Vorliegender Text:
┌──

# Bmx Präsentation Tipps gesucht



## _Streetrider_ (4. November 2014)

Hallo!

Halte bald eine Präsentation über das Bmx und mache mir gerade Gedanken, welche Themen (Unterthemen) ich dort alle miteinfließen lassen soll. Hätte daher jetzt gerne eure Meinungen/Tipps was ihr wichtig fändet.

Danke schonmal im vorraus.


----------



## UTC01 (5. November 2014)

wie lang soll der spaß in welchem kontext denn sein? und welchen bezug hast du zum bmx?


----------



## MTB-News.de




----------



## _Streetrider_ (5. November 2014)

ca 4 min soll der vortrag gehen. bmx ist das hauptthema also einfach alles darüber.


----------



## oldschool racer (6. November 2014)

Hi, 

1. Bicycle Motocross (USA)
2. ET hats nach Deutschland gebracht
3. Subkulturen fanden weltweit einzug


----------



## UTC01 (6. November 2014)

Also je nachdem wie schnell du so sprichst (hängt so ziemlich von deiner Vortragserfahrung ab) sind 4min Vortrag ungefähr 520-720 Wörter. Die Tendenz sollte dabei eher zur 520 gehen als zur 720. Falls du PowerPoint benutzen willst oder sollst, gilt dort als "Regel" 2-3 Folien pro Minute - daran hält sich aber meist kein Schwein. Falls du es also nutzen willst/sollst würde ich vorschlagen die Folien sehr Bilder lastig zu gestalten und diese je nachdem wo du gerade im Text bist weiterzuklicken. Dabei würde ich pro reine Bild-Folie eine Verweildauer von minimal 30sek vorschlagen - je mehr Bilder auf der Folie sind, desto länger muss sie stehen bleiben (gleiches gilt für Text, nur weitaus länger). Wenn du mit Prezi arbeiten willst gelten grundsätzlich ähnliche Regeln, nur dass du hier durch die vorgespielte Interaktivität einen etwas höheren Durchlauf bei etwas weniger Inhalt pro "Folie" leisten kannst.

└──

Einträge zu umrahmten Elementen:
┌──

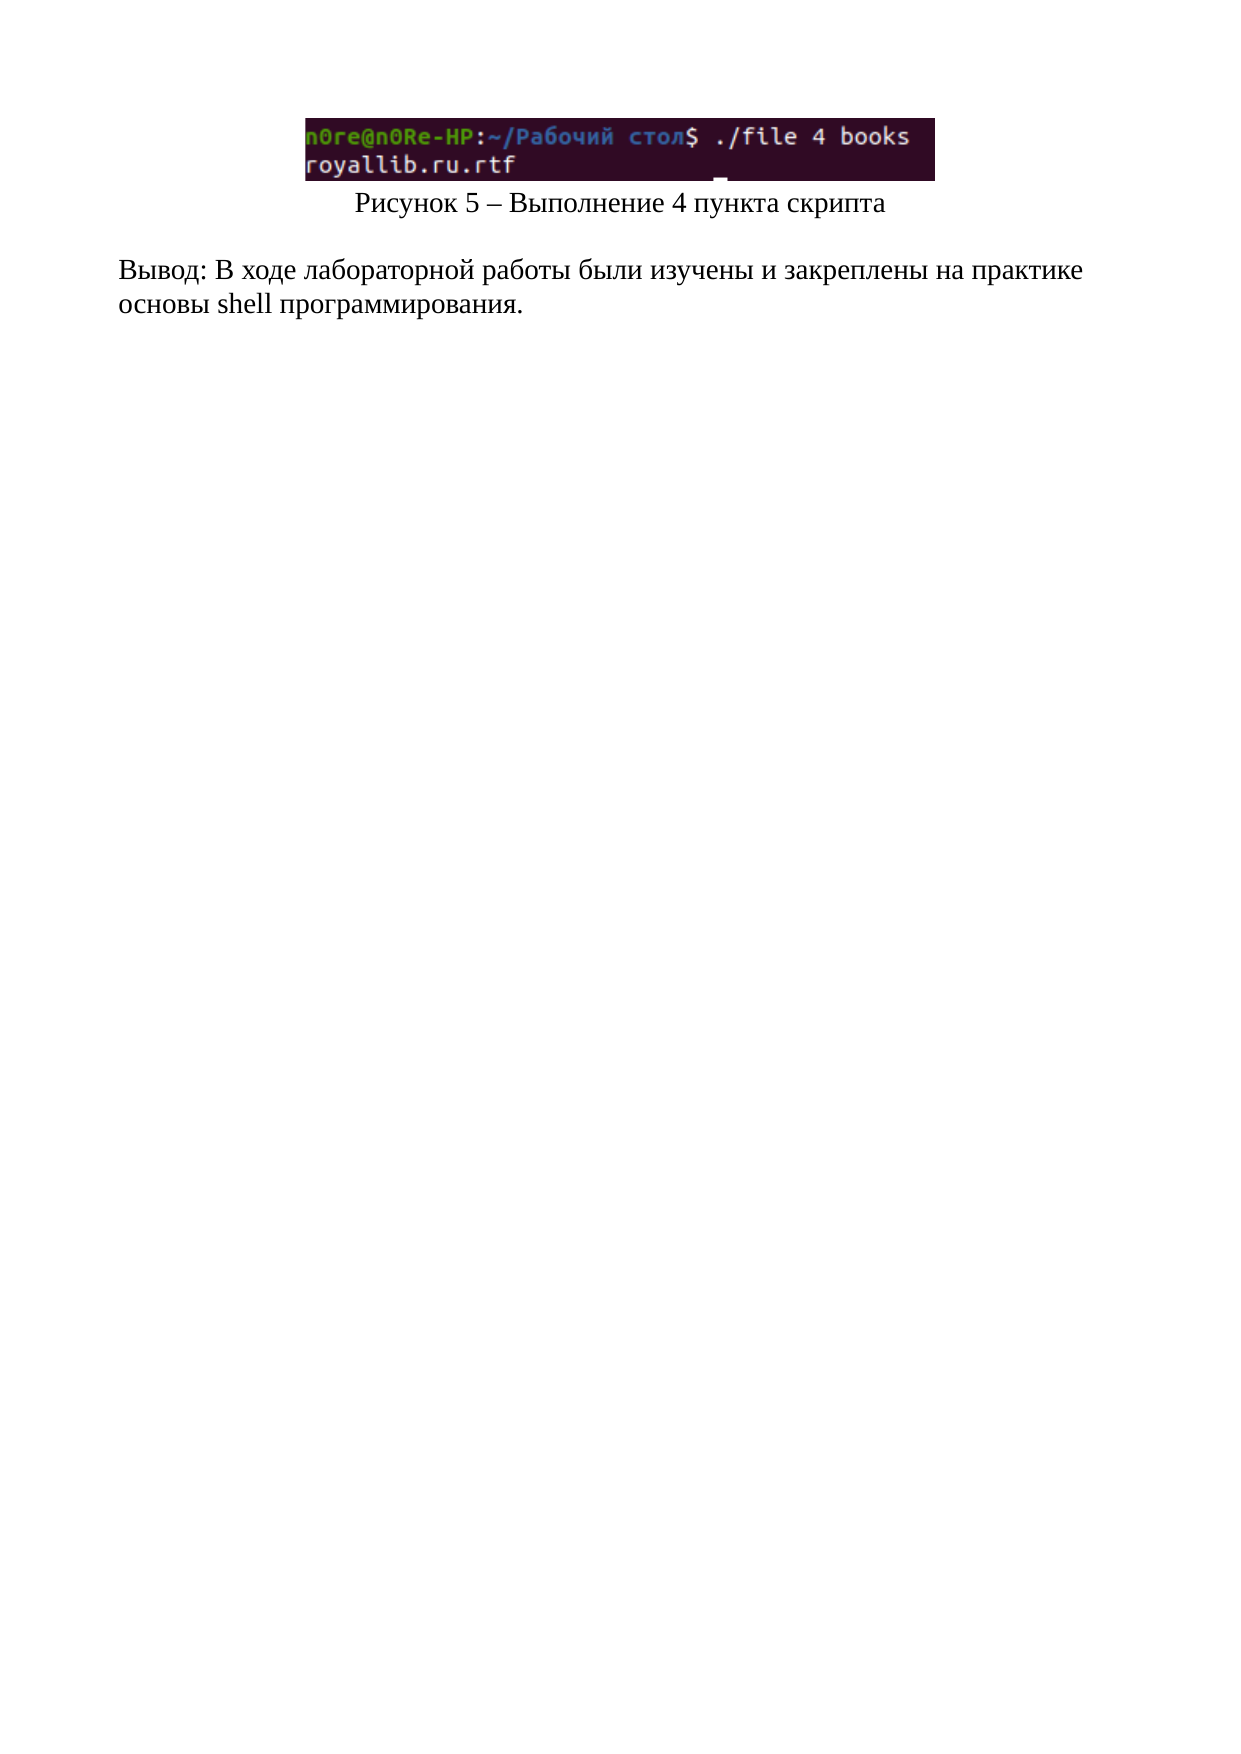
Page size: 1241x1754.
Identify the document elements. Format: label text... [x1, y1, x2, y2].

text Рисунок 5 – Выполнение 4 пункта скрипта [118, 118, 1122, 219]
picture [305, 118, 935, 181]
text Вывод: В ходе лабораторной работы были изучены и закреплены на практике основы shell программирования. [118, 252, 1122, 319]
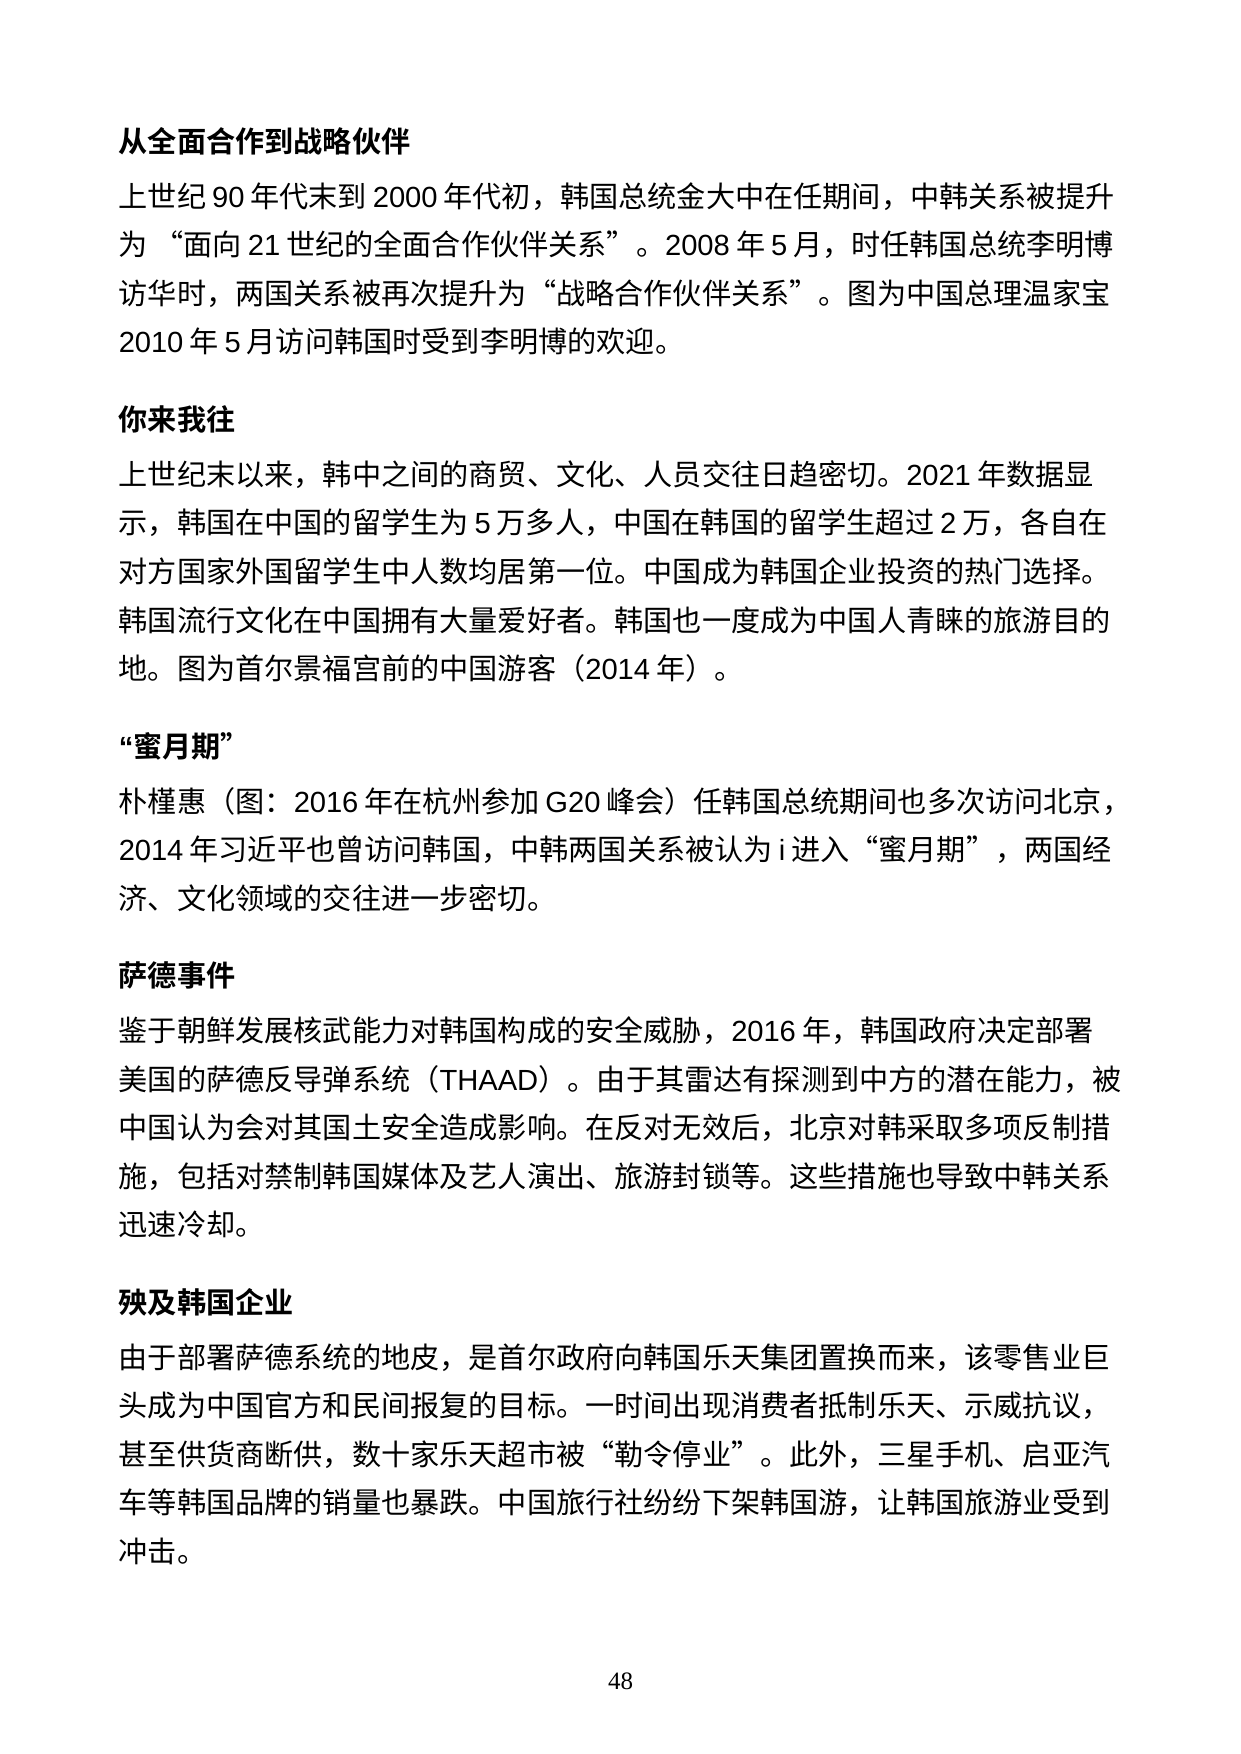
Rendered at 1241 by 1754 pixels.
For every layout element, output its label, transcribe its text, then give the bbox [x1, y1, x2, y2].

text 上世纪90年代末到2000年代初，韩国总统金大中在任期间，中韩关系被提升为 “面向21世纪的全面合作伙伴关系”。2008年5月，时任韩国总统李明博访华时，两国关系被再次提升为“战略合作伙伴关系”。图为中国总理温家宝2010年5月访问韩国时受到李明博的欢迎。 [118, 173, 1122, 361]
subtitle 从全面合作到战略伙伴 [118, 118, 1122, 161]
text 鉴于朝鲜发展核武能力对韩国构成的安全威胁，2016年，韩国政府决定部署美国的萨德反导弹系统（THAAD）。由于其雷达有探测到中方的潜在能力，被中国认为会对其国土安全造成影响。在反对无效后，北京对韩采取多项反制措施，包括对禁制韩国媒体及艺人演出、旅游封锁等。这些措施也导致中韩关系迅速冷却。 [118, 1008, 1122, 1244]
text 上世纪末以来，韩中之间的商贸、文化、人员交往日趋密切。2021年数据显示，韩国在中国的留学生为5万多人，中国在韩国的留学生超过2万，各自在对方国家外国留学生中人数均居第一位。中国成为韩国企业投资的热门选择。韩国流行文化在中国拥有大量爱好者。韩国也一度成为中国人青睐的旅游目的地。图为首尔景福宫前的中国游客（2014年）。 [118, 451, 1122, 688]
subtitle 萨德事件 [118, 953, 1122, 995]
text 朴槿惠（图：2016年在杭州参加G20峰会）任韩国总统期间也多次访问北京，2014年习近平也曾访问韩国，中韩两国关系被认为i进入“蜜月期”，两国经济、文化领域的交往进一步密切。 [118, 778, 1122, 917]
subtitle 你来我往 [118, 397, 1122, 439]
subtitle 殃及韩国企业 [118, 1279, 1122, 1322]
subtitle “蜜月期” [118, 723, 1122, 766]
text 由于部署萨德系统的地皮，是首尔政府向韩国乐天集团置换而来，该零售业巨头成为中国官方和民间报复的目标。一时间出现消费者抵制乐天、示威抗议，甚至供货商断供，数十家乐天超市被“勒令停业”。此外，三星手机、启亚汽车等韩国品牌的销量也暴跌。中国旅行社纷纷下架韩国游，让韩国旅游业受到冲击。 [118, 1334, 1122, 1571]
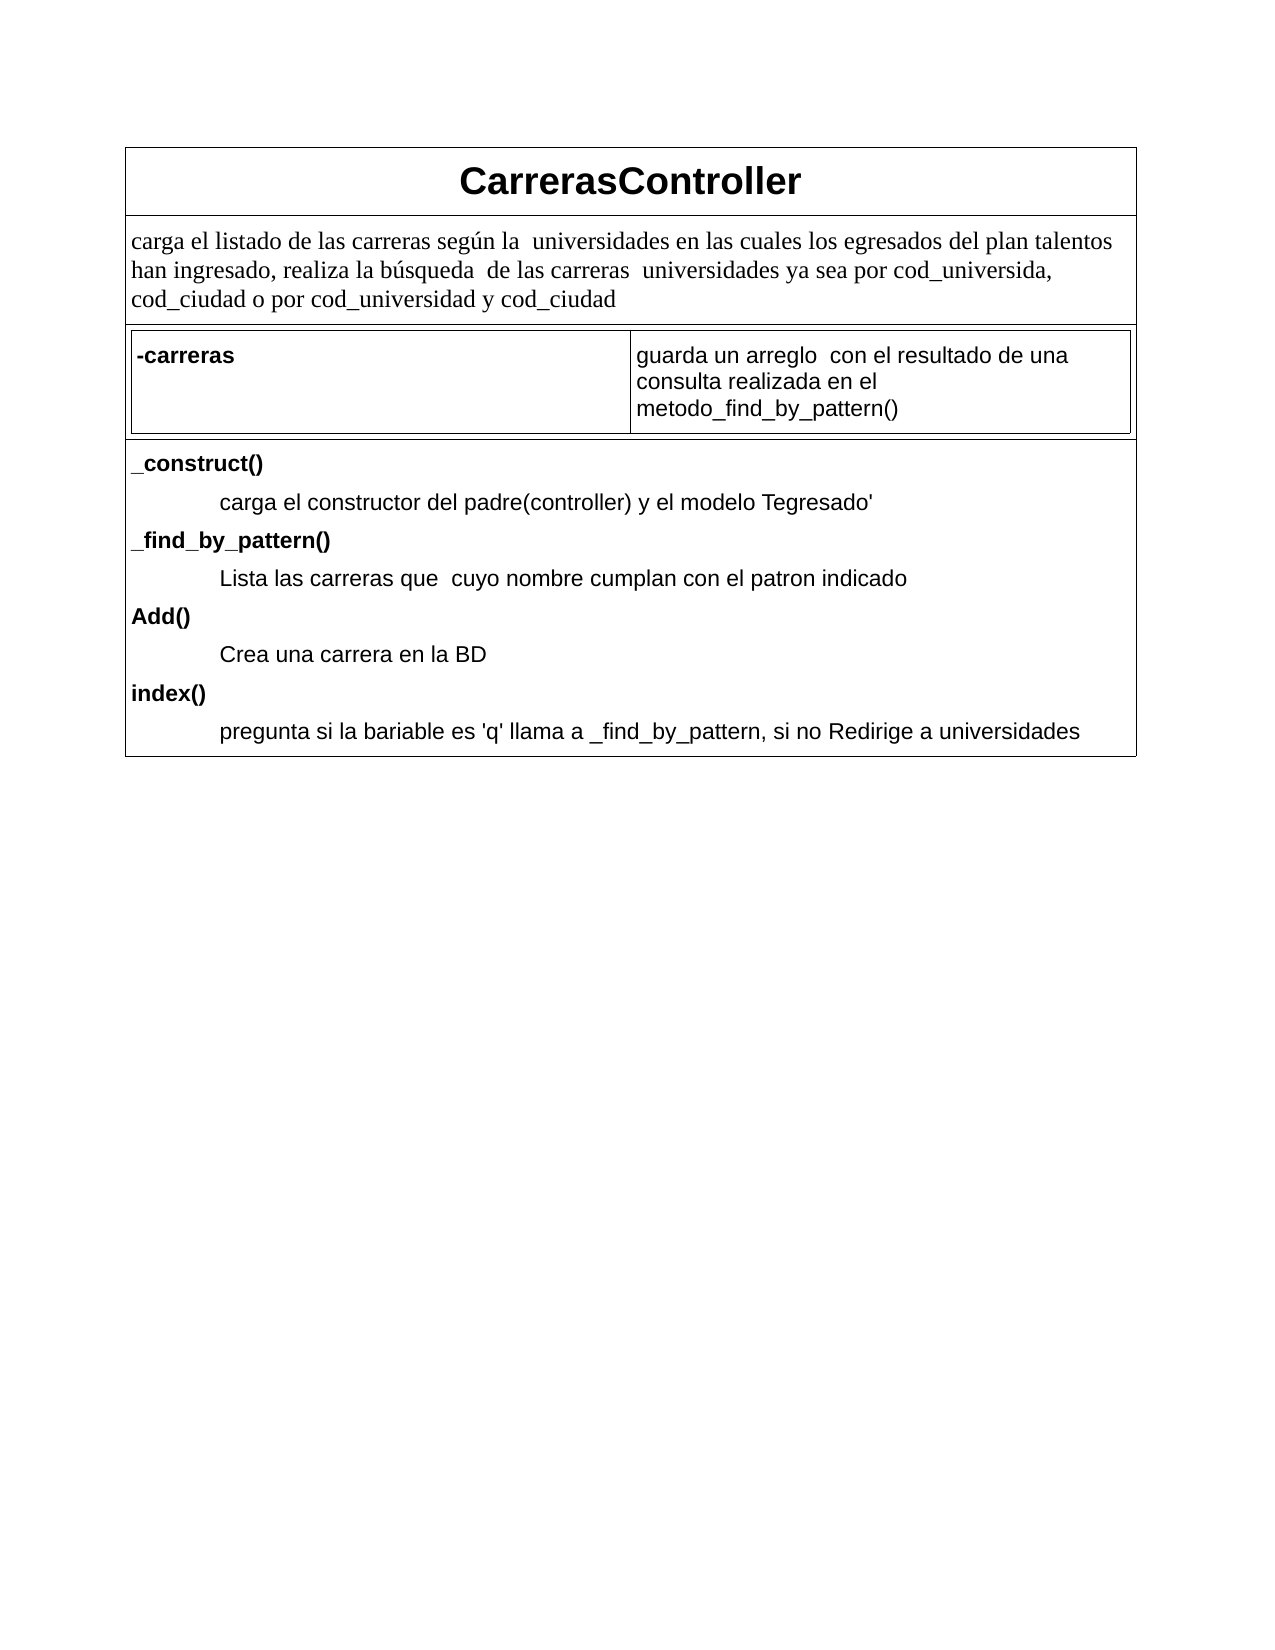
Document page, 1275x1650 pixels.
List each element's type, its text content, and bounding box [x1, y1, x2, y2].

table_cell carga el listado de las carreras según la universidades en las cuales los egresados del plan talentos han ingresado, realiza la búsqueda de las carreras universidades ya sea por cod_universida, cod_ciudad o por cod_universidad y cod_ciudad [126, 216, 1136, 324]
table_header CarrerasController [126, 148, 1136, 214]
table_header guarda un arreglo con el resultado de una consulta realizada en el metodo_find_by_pattern() [631, 331, 1130, 433]
table_header -carreras [132, 331, 630, 433]
table_cell _construct() carga el constructor del padre(controller) y el modelo Tegresado' _find_by_pattern() Lista las carreras que cuyo nombre cumplan con el patron indicado Add() Crea una carrera en la BD index() pregunta si la bariable es 'q' llama a _find_by_pattern, si no Redirige a universidades [126, 440, 1136, 756]
table_cell [126, 325, 1136, 438]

└──

Zu bearbeiten:
1) Beantworte anhand des Forenthreads kurz:
(a) Wie lange soll der Vortrag laut _Streetrider_ dauern?
(b) Wer hat es laut oldschool racer nach Deutschland gebracht?
(c) Wie viele Folien pro Minute gelten laut UTC01 bei PowerPoint als „Regel“?
2) Gib bitte die Einträge wortgetreu wieder, beginnend am Anfang der Einträge und endend mit der Zeile, die „List each element's“ enthält, diese Zeile eingeschlossen. Lass die Bilder in deiner Antwort weg.
Der Forenthread und die Einträge haben unterschiedliche Quellen.

Lösungen in Reihenfolge:
1)
(a) Ca. 4 Minuten.
(b) ET.
(c) 2-3 Folien pro Minute.

2)
Page size: 1241x1754.
Identify the document elements. Format: label text... [x1, y1, x2, y2].

text Рисунок 5 – Выполнение 4 пункта скрипта [118, 118, 1122, 219]
picture [305, 118, 935, 181]
text Вывод: В ходе лабораторной работы были изучены и закреплены на практике основы shell программирования. [118, 252, 1122, 319]
Rendered at 1241 by 1754 pixels.
For every layout element, output its label, transcribe its text, then give the bbox [x1, y1, x2, y2].

text 上世纪90年代末到2000年代初，韩国总统金大中在任期间，中韩关系被提升为 “面向21世纪的全面合作伙伴关系”。2008年5月，时任韩国总统李明博访华时，两国关系被再次提升为“战略合作伙伴关系”。图为中国总理温家宝2010年5月访问韩国时受到李明博的欢迎。 [118, 173, 1122, 361]
subtitle 从全面合作到战略伙伴 [118, 118, 1122, 161]
text 鉴于朝鲜发展核武能力对韩国构成的安全威胁，2016年，韩国政府决定部署美国的萨德反导弹系统（THAAD）。由于其雷达有探测到中方的潜在能力，被中国认为会对其国土安全造成影响。在反对无效后，北京对韩采取多项反制措施，包括对禁制韩国媒体及艺人演出、旅游封锁等。这些措施也导致中韩关系迅速冷却。 [118, 1008, 1122, 1244]
text 上世纪末以来，韩中之间的商贸、文化、人员交往日趋密切。2021年数据显示，韩国在中国的留学生为5万多人，中国在韩国的留学生超过2万，各自在对方国家外国留学生中人数均居第一位。中国成为韩国企业投资的热门选择。韩国流行文化在中国拥有大量爱好者。韩国也一度成为中国人青睐的旅游目的地。图为首尔景福宫前的中国游客（2014年）。 [118, 451, 1122, 688]
subtitle 萨德事件 [118, 953, 1122, 995]
text 朴槿惠（图：2016年在杭州参加G20峰会）任韩国总统期间也多次访问北京，2014年习近平也曾访问韩国，中韩两国关系被认为i进入“蜜月期”，两国经济、文化领域的交往进一步密切。 [118, 778, 1122, 917]
subtitle 你来我往 [118, 397, 1122, 439]
subtitle 殃及韩国企业 [118, 1279, 1122, 1322]
subtitle “蜜月期” [118, 723, 1122, 766]
text 由于部署萨德系统的地皮，是首尔政府向韩国乐天集团置换而来，该零售业巨头成为中国官方和民间报复的目标。一时间出现消费者抵制乐天、示威抗议，甚至供货商断供，数十家乐天超市被“勒令停业”。此外，三星手机、启亚汽车等韩国品牌的销量也暴跌。中国旅行社纷纷下架韩国游，让韩国旅游业受到冲击。 [118, 1334, 1122, 1571]
Document page, 1275x1650 pixels.
List each element's type, its text content, and bounding box [x1, y1, x2, y2].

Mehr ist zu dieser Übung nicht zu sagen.